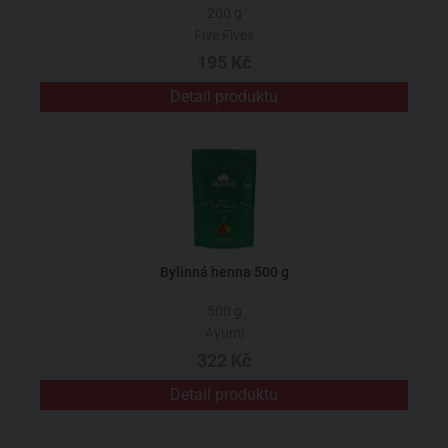
200 g
Five Fives
195 Kč
Detail produktu
Bylinná henna 500 g
500 g
Ayumi
322 Kč
Detail produktu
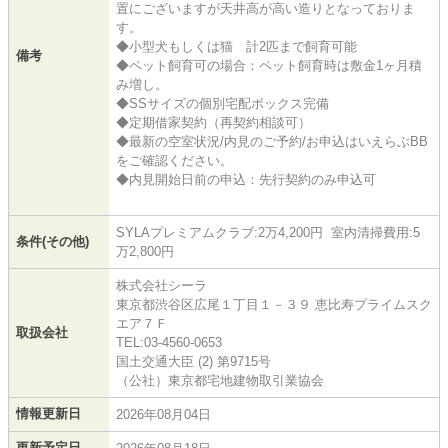
置にございますが天井高が高い造りとなっておりま
す。
◆小型犬もしくは猫 計2匹まで飼育可能
備考
◆ペット飼育可の場合：ペット飼育時は敷金1ヶ月積
み増し。
◆SSサイズの個別宅配ボックス完備
◆定期借家契約（再契約相談可）
◆最新の空室状況/内見のご予約/お申込はいえらぶBB
をご確認ください。
◆内見開始日前の申込：先行契約のみ申込可
SYLAプレミアムクラブ:2万4,200円 室内清掃費用:5
条件(その他)
万2,800円
株式会社シーラ
東京都渋谷区広尾１丁目１－３９ 恵比寿プライムスク
エア７Ｆ
取扱会社
TEL:03-4560-0653
国土交通大臣 (2) 第9715号
（公社）東京都宅地建物取引業協会
情報更新日
2026年08月04日
更新予定日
============================================================
- [Requirement]: Could the entries above be restated word for word, with the pictures left out?

- [Answer to the exercise]:
200 g
Five Fives
195 Kč
Detail produktu
Bylinná henna 500 g
500 g
Ayumi
322 Kč
Detail produktu
置にございますが天井高が高い造りとなっておりま
す。
◆小型犬もしくは猫 計2匹まで飼育可能
備考
◆ペット飼育可の場合：ペット飼育時は敷金1ヶ月積
み増し。
◆SSサイズの個別宅配ボックス完備
◆定期借家契約（再契約相談可）
◆最新の空室状況/内見のご予約/お申込はいえらぶBB
をご確認ください。
◆内見開始日前の申込：先行契約のみ申込可
SYLAプレミアムクラブ:2万4,200円 室内清掃費用:5
条件(その他)
万2,800円
株式会社シーラ
東京都渋谷区広尾１丁目１－３９ 恵比寿プライムスク
エア７Ｆ
取扱会社
TEL:03-4560-0653
国土交通大臣 (2) 第9715号
（公社）東京都宅地建物取引業協会
情報更新日
2026年08月04日
更新予定日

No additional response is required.